SOCIAL MEDIA

Found

7.08.2009
DSC02582

Seems like I've been super busy lately...last night I couldn't sleep just because I was going through all the things that I need to do and I was for the life of me trying to figure out how it was that I was going to fit it all in and still get sleep, see my family and have a smile on my face. The list just keeps growing and society tells us that we can have it all so I just keep getting caught up in trying it seems. I've been re-organizing and working a bit on my list of proirities vs. those things that are ultimately "fillers." For me, time has always meant more than tangible things. Time spent doing something that I love, reading words that I love, engaging in passionate conversations with those I love and spending time with those I love and care about is what makes me remain me. The "me" that I can look at in the mirror and feel good about. When things pick up in pace and those small little pockets of time get cast away to the wayside I lose my focus and things get blurry and my list of things that are important get replaced at times with things that others deem important. Not cool. Not cool at all. Going to try and make a point to re-group here and concentrate on what it is that will bring goodness to my family as well as to myself.

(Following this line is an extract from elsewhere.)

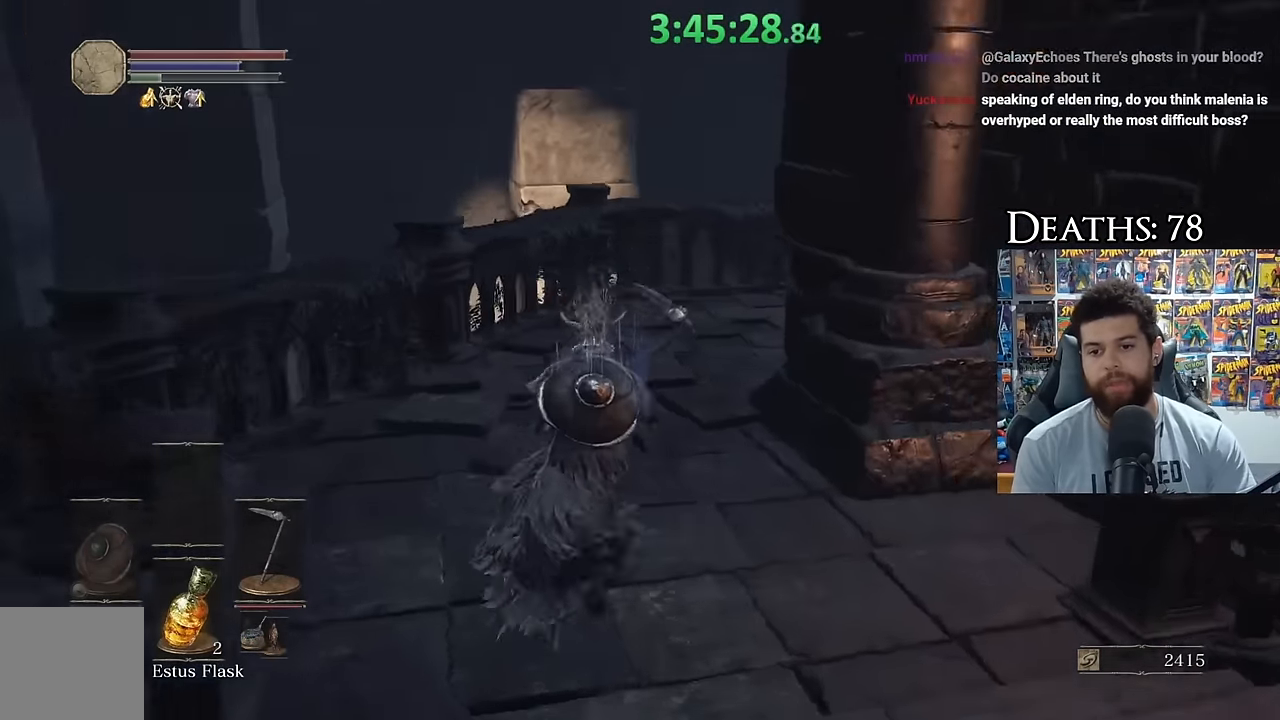
{"buttons": ["B"], "left_stick": "up-left", "right_stick": "right", "events": [[484, "left_stick", "up-left"]]}
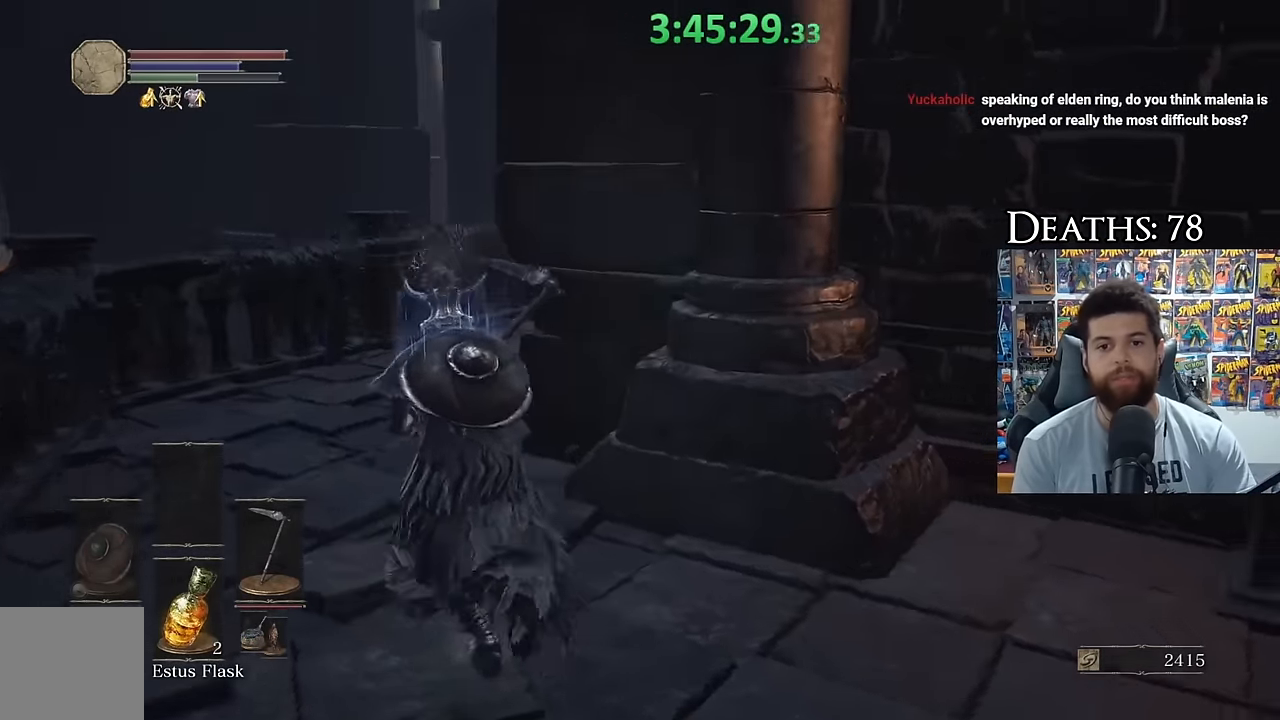
{"buttons": ["B"], "left_stick": "up", "right_stick": "center", "events": [[234, "B", "up"], [234, "left_stick", "up"], [234, "right_stick", "center"], [500, "B", "down"]]}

This evening after dinner I was craving a trip to the library. Yep, craving. Is that strange? I had been thinking about getting myself to the library for over a week now (just the fact that I had been thinking about this for over a week means things have gotten a bit wonky on the over-scheduling front here I think). Tonight was the night. Ethan was doing the dinner dishes and Zoey was watching a Veggie Tale video and I took off with my empty library bag and drank in my momentary freedom. I returned home with a bag full of books (lots for myself, and some for Ethan and Zoey too) and a bit more perspective on life...my life. I guess you could say that I found myself again while walking through all those ideas and words and quiet. I love libraries...I need a bumper sticker that reads that I think.

So, here is to being "found" if even just for a moment's time. And I will call that friend that I have been meaning to call all summer this week. Even if it's just to say that I want to get together but can't commit to when it is that I can, and to just let her know that I've been thinking about her...because that's the stuff that's important.
Anonymous said...

This is so very true! Thank you for sharing this post...I think alot of us always feel like we are trying to catch up. We need to slow down, and know that we are caught up. :)Every minute is precious.

Nathalie Kalbach said...

Libaries are an amazing place ! Have a wonderful "found" time :)

Sarah said...

I totally agree ith this. It is hard to have "found" time. The library is one of my favorite places ever. I can get lost in there.

Stacy Milford said...

wonderful post...saw your mini album in the latest CK mag...very cool! :0)

Lori Gentile said...

Awesome post! I struggle with the same things. I really couldn't agree more. Experiencing life, really living it in the moment, is what it's all about.

I love the library, too. I do not think that's weird, at all.

Anonymous said...

I used to love Tuesdays when the chicks were younger. That was our libary day. Now they are all older and we go when the books are due.

thanks for the reminder.....I'll be calling a couple of friends today.